──────── Exercise data ────────

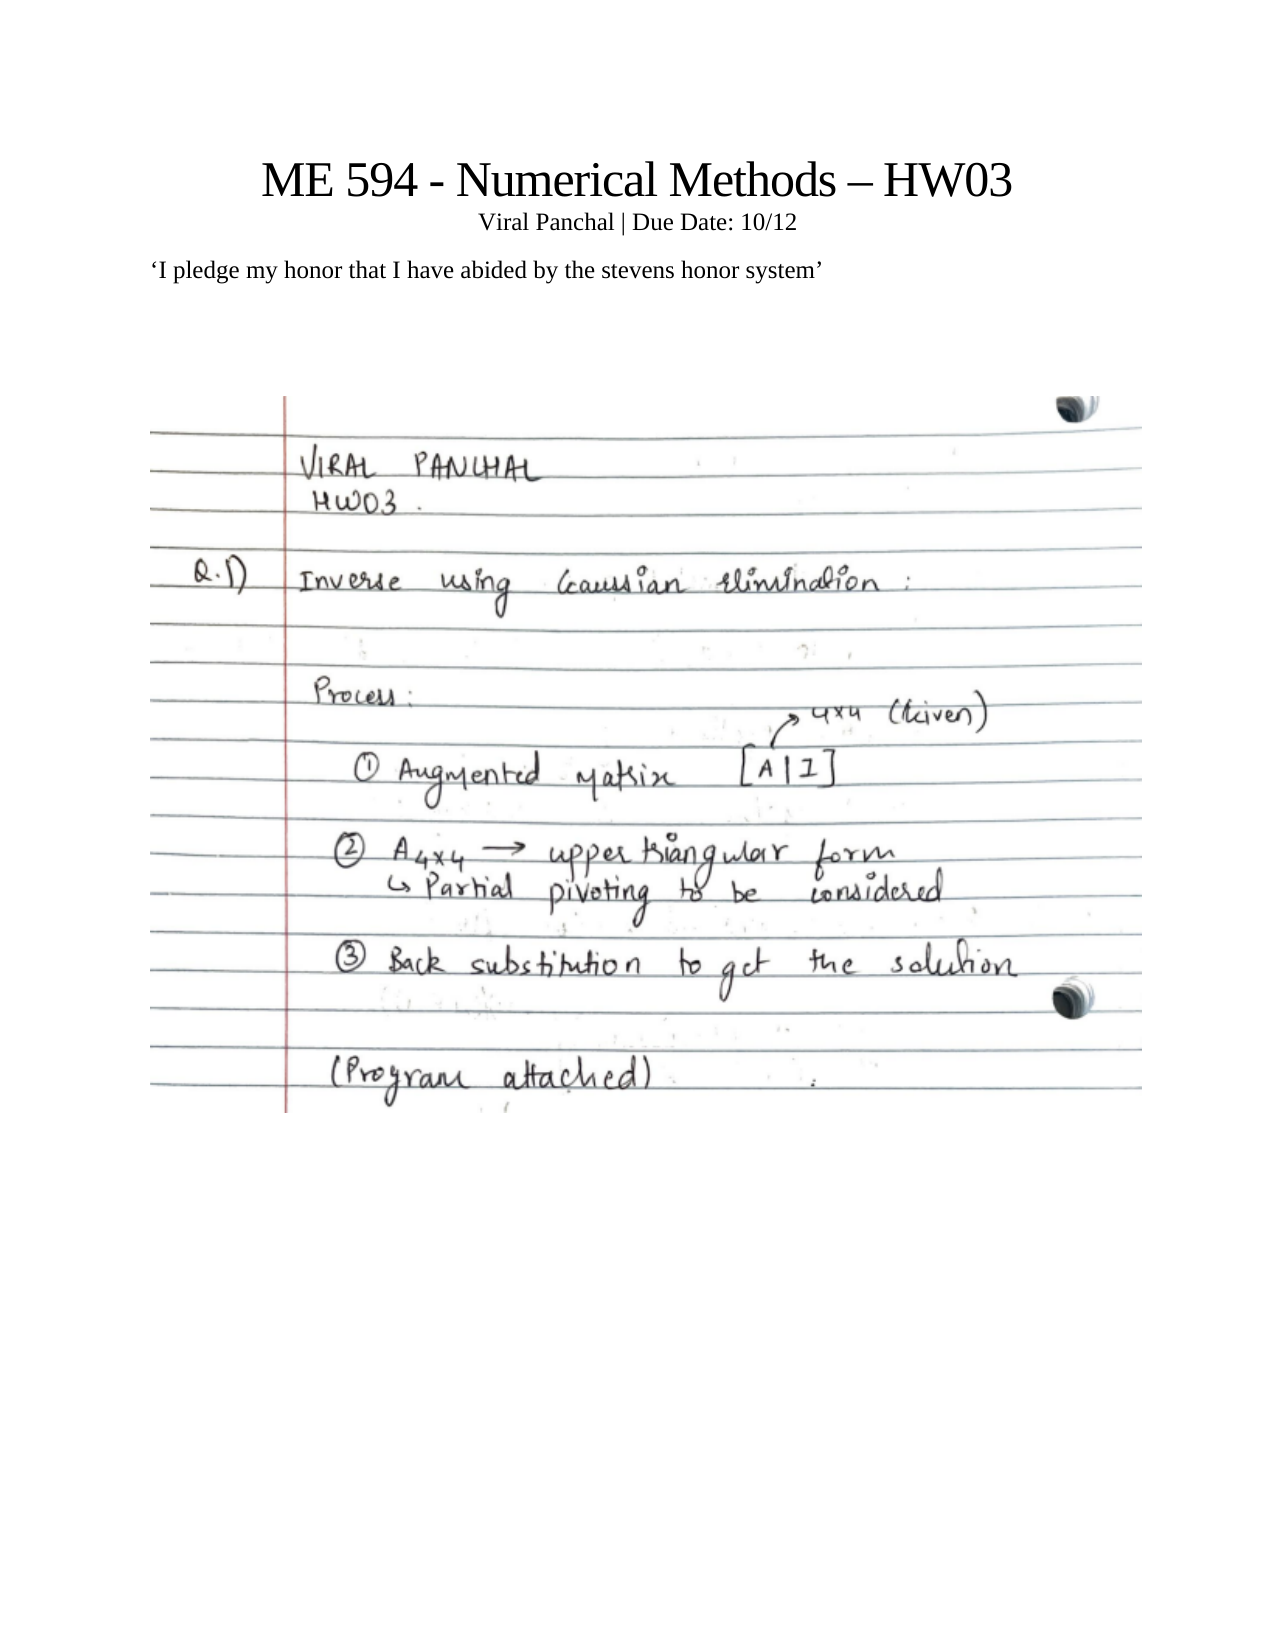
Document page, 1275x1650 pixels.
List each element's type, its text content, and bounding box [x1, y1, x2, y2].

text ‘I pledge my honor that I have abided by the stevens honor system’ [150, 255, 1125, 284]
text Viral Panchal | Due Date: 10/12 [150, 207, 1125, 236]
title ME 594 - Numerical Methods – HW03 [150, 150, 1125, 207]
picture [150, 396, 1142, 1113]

────────
──────── Exercise data ────────

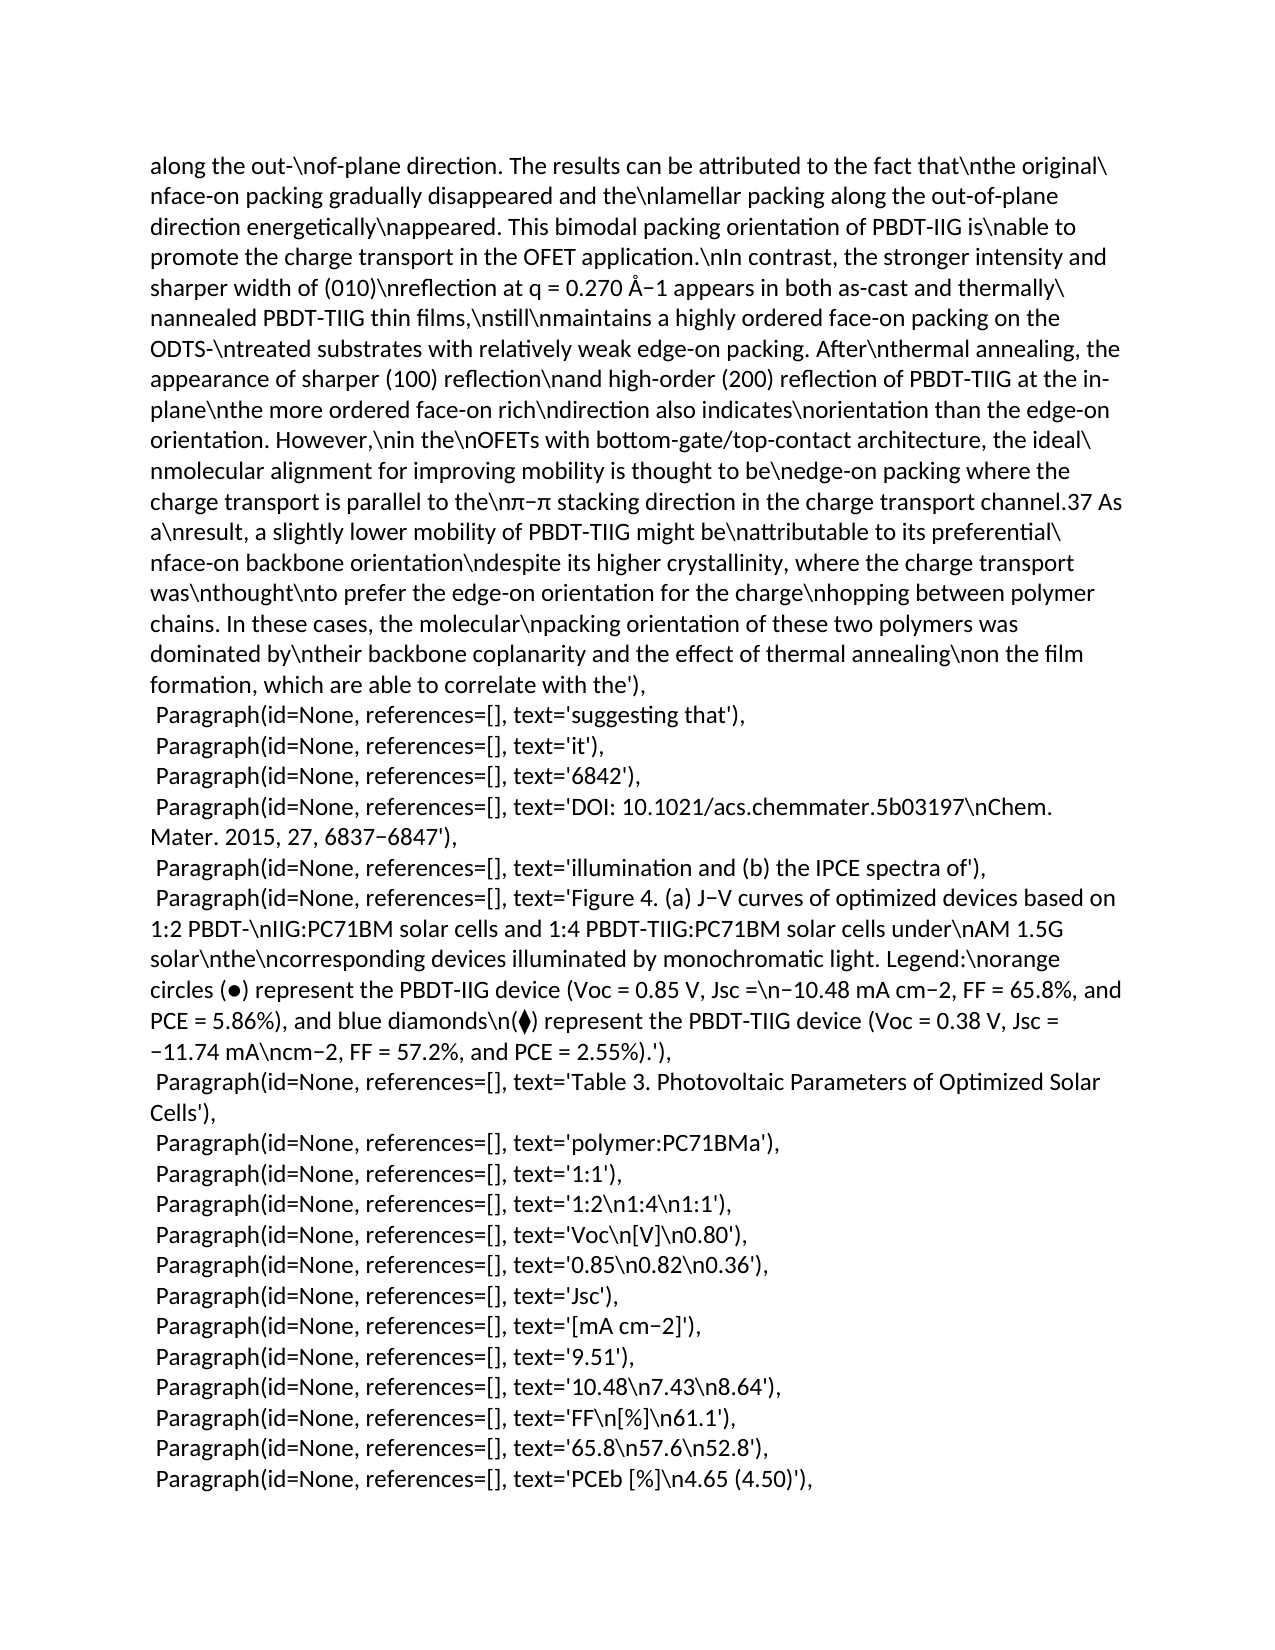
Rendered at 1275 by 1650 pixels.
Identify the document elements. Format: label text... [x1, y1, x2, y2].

────────
──────── Exercise data ────────

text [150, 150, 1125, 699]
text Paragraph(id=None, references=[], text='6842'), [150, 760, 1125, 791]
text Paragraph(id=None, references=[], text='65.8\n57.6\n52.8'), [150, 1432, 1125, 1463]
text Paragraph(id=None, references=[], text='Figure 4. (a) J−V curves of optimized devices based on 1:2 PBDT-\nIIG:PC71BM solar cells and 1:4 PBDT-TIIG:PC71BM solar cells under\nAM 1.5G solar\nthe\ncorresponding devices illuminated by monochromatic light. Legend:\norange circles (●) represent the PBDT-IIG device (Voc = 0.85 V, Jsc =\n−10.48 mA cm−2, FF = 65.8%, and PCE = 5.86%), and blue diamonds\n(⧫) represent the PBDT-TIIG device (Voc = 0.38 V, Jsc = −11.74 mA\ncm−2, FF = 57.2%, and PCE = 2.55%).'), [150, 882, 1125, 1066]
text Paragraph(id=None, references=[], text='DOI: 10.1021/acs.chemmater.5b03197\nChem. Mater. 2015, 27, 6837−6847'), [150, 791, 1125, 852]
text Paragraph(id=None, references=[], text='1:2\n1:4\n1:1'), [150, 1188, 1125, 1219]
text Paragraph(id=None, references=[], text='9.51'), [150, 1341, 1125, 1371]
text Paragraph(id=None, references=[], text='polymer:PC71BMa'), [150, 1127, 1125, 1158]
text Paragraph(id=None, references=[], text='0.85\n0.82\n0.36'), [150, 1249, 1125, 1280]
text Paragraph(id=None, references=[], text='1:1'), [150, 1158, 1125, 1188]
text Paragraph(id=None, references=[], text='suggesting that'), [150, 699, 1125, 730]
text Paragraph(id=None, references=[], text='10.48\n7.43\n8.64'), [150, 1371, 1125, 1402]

────────

## [Problem to work on]
Show a copy of each line from the records above in which the string "pixels" occurs.

## [Answer space]
Document page, 1275x1650 pixels.
Rendered at 1275 by 1650 pixels.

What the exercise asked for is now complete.